Over the past year, Waffle House has faced significant pushback from unionized workers demanding higher pay and better benefits. In response, the company announced a few weeks ago that it would increase the base pay of its employees to $3 per hour starting this month, with a planned rise to $5.25 per hour by June 2026. Wages will vary across states, reflecting different minimum wage laws.

Waffle House is not alone in passing wage costs onto customers. In-N-Out recently increased prices for various menu items to cover the new minimum wage in California. For instance, at a San Francisco location, a double-double burger with fries and a drink now costs $13.63 after taxes.

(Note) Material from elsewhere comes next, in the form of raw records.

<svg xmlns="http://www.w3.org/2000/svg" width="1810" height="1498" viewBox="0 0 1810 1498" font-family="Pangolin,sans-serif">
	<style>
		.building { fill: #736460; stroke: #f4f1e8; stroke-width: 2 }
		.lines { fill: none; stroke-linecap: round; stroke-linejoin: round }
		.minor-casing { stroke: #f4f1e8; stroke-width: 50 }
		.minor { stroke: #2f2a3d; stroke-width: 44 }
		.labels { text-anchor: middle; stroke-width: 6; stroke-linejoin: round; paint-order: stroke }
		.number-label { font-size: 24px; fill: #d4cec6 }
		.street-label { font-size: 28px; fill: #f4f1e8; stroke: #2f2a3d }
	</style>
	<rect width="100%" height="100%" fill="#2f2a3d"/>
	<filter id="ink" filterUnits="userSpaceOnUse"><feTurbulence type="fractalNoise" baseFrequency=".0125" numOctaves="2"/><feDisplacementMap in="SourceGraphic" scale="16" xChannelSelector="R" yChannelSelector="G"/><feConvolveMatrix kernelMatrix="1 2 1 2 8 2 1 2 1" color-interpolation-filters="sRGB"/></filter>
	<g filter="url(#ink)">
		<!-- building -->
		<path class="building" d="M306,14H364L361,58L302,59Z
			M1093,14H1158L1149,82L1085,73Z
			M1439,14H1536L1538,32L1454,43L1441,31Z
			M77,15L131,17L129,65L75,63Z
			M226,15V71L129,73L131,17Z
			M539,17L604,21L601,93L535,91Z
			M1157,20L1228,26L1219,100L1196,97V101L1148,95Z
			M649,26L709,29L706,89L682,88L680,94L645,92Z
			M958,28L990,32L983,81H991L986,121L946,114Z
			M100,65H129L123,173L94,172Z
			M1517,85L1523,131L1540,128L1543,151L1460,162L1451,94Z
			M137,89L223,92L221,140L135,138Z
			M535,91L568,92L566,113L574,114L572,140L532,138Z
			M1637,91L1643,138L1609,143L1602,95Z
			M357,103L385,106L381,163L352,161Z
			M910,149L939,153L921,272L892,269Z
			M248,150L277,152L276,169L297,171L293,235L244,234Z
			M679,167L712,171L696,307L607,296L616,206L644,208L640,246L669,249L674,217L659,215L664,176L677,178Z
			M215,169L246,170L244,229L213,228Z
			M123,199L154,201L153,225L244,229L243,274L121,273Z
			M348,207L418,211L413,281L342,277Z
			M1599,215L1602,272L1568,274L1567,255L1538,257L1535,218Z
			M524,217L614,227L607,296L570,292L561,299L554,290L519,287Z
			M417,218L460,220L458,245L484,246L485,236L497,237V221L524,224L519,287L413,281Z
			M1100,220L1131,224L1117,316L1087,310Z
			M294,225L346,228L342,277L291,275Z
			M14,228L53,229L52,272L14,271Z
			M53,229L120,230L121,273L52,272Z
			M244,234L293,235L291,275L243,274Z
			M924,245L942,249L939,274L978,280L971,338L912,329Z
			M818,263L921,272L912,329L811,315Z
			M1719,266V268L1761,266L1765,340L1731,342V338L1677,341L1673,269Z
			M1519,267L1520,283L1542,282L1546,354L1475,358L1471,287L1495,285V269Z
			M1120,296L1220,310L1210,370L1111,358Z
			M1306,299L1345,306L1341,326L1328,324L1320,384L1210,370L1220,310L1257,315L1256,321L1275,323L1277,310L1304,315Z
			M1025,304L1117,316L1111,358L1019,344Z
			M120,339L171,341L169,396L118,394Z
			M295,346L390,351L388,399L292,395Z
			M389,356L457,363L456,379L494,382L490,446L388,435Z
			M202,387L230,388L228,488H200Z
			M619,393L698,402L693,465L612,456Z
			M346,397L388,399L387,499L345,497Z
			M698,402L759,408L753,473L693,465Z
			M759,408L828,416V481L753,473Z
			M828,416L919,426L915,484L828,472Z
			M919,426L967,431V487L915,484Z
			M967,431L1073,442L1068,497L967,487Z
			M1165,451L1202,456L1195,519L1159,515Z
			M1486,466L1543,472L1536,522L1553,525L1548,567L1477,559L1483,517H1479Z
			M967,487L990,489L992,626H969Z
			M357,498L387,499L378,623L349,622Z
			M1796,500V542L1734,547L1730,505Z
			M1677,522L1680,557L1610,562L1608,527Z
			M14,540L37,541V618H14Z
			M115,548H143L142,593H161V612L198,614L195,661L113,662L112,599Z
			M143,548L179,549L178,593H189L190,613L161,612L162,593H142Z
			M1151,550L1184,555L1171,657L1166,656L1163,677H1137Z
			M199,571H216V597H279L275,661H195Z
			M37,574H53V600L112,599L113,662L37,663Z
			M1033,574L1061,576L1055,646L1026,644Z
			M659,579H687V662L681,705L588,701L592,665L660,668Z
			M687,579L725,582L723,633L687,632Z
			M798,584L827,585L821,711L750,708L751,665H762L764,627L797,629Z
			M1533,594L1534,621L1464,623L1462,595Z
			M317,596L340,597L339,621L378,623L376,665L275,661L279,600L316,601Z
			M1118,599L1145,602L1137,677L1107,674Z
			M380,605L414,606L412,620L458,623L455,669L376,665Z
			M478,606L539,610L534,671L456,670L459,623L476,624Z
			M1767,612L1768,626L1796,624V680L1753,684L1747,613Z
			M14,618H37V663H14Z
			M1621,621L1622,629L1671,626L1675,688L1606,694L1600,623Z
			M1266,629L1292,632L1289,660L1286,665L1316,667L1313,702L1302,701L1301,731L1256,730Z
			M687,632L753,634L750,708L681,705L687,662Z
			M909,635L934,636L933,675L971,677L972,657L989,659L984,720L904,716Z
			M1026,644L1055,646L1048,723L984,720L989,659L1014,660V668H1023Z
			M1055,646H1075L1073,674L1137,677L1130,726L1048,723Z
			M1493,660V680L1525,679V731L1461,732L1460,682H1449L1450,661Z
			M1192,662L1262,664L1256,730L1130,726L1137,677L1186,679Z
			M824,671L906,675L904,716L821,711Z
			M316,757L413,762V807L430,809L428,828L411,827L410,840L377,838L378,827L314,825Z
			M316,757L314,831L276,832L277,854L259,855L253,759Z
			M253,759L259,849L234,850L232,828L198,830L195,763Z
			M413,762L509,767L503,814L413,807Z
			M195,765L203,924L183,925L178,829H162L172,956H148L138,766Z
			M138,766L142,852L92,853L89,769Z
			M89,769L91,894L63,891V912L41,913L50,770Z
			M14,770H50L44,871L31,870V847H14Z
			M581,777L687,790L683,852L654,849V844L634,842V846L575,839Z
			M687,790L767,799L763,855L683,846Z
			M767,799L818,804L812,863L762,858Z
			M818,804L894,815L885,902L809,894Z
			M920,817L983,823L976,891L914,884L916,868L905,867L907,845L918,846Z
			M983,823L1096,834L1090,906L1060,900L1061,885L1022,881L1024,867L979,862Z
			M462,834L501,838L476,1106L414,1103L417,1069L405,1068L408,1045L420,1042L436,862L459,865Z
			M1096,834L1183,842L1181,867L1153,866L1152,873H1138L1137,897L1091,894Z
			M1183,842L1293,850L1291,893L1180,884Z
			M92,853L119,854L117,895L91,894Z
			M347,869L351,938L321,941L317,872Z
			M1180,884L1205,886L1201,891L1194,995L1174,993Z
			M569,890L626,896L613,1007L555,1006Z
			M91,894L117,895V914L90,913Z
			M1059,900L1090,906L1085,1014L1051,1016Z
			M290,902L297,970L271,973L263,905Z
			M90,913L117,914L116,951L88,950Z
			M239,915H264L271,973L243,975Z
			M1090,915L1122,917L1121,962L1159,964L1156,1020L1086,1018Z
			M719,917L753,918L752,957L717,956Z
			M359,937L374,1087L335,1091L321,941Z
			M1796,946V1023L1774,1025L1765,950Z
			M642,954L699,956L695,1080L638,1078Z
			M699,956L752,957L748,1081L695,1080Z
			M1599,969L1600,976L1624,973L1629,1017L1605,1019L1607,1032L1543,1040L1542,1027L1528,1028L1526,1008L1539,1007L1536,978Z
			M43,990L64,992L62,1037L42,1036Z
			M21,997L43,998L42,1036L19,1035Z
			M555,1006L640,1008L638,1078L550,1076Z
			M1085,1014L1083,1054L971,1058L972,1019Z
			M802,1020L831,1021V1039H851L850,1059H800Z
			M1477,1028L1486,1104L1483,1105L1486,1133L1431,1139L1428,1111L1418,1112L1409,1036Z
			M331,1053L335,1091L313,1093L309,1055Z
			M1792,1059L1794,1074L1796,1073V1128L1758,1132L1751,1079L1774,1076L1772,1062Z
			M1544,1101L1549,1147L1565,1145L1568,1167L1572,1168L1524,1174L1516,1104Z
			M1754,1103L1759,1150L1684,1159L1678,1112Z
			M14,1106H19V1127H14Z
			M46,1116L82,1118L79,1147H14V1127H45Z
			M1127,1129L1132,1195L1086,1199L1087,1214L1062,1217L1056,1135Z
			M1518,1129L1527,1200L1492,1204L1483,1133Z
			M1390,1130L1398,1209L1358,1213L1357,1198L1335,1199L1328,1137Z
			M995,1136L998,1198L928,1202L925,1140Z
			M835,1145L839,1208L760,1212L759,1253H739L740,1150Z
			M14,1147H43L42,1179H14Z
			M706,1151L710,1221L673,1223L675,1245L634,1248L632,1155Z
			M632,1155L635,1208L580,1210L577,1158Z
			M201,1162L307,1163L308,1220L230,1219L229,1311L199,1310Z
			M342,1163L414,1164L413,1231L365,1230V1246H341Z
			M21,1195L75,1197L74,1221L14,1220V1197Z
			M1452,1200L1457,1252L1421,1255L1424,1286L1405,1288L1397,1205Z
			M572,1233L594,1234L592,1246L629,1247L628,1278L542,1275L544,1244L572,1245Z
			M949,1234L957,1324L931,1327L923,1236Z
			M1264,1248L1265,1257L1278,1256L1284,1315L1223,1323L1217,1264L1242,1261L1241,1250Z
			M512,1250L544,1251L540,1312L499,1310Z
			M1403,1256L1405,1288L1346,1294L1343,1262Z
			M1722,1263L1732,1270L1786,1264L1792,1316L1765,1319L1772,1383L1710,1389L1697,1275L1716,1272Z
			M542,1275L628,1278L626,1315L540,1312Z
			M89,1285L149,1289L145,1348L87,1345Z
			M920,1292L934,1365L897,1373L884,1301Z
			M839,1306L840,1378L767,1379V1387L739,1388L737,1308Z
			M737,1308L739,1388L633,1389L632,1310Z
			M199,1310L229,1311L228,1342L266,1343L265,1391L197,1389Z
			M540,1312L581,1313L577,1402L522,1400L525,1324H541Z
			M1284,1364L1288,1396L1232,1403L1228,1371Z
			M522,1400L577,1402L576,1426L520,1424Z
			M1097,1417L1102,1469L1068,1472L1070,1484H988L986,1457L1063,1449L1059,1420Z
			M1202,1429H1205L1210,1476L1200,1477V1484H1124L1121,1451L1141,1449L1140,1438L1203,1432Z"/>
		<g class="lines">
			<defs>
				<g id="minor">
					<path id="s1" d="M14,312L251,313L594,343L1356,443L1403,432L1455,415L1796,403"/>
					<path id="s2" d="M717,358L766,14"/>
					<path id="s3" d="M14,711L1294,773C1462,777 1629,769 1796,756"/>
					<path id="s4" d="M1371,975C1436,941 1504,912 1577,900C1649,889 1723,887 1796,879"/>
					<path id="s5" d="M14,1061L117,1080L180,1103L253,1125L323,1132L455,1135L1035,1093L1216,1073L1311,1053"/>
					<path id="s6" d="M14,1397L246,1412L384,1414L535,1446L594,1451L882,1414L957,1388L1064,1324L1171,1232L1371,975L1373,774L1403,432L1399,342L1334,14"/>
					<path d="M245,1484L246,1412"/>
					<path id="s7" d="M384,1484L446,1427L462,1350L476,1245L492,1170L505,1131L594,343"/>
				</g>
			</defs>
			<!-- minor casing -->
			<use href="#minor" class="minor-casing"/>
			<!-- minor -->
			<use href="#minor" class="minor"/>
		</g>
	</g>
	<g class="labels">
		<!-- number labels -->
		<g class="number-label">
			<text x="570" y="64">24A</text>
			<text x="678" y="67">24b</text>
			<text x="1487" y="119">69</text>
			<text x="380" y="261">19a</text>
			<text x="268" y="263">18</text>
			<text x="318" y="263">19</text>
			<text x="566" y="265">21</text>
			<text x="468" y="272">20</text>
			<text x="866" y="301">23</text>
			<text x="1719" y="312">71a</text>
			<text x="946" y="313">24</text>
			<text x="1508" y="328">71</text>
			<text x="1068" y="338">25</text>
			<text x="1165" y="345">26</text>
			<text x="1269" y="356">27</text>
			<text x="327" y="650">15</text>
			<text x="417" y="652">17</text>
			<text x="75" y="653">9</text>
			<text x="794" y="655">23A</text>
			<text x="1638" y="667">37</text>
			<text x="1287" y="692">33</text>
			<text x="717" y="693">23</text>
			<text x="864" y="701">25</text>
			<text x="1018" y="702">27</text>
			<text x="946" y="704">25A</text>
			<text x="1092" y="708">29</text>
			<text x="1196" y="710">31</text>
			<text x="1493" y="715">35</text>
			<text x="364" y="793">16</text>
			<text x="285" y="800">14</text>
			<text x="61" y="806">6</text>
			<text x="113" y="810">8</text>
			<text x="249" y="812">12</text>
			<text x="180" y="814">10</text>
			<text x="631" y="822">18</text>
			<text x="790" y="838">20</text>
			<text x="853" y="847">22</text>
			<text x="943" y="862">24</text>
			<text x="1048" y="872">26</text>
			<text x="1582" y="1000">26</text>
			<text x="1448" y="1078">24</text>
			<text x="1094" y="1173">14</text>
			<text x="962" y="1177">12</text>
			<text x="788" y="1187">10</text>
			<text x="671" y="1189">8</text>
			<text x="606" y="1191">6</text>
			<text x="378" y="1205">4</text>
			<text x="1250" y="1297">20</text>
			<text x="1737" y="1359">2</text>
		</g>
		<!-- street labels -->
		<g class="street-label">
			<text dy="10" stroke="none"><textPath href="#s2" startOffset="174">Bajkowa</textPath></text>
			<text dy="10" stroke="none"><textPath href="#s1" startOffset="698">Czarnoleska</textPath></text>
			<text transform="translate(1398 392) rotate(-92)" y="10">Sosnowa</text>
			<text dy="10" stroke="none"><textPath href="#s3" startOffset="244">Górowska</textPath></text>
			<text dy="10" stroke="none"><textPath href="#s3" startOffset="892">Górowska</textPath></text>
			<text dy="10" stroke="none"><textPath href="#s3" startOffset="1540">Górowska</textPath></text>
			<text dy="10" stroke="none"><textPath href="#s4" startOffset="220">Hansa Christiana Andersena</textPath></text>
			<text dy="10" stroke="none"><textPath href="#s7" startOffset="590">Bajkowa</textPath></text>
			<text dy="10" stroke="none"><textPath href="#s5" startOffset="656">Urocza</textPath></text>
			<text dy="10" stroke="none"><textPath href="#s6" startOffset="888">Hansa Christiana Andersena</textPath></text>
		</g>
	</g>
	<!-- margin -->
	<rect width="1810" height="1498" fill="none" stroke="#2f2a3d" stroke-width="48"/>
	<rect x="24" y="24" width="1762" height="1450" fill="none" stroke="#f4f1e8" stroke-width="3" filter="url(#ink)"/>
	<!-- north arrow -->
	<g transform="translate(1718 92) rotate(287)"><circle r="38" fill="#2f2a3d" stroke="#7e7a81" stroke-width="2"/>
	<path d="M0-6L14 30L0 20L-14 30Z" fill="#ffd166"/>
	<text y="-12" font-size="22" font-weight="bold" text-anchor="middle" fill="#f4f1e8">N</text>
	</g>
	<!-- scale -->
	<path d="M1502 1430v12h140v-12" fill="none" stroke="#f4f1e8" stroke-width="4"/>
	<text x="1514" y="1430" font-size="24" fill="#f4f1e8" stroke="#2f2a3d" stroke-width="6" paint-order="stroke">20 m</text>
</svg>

Despite these price hikes, a report from the Roosevelt Institute suggests that the fast-food industry has sufficient profits to absorb higher operating costs without resorting to layoffs or significant price increases. The report highlights that fast-food prices have risen by roughly 47% over the past decade, with last year’s prices being 27% above production costs. This indicates that the industry could manage increased wages without excessively burdening customers.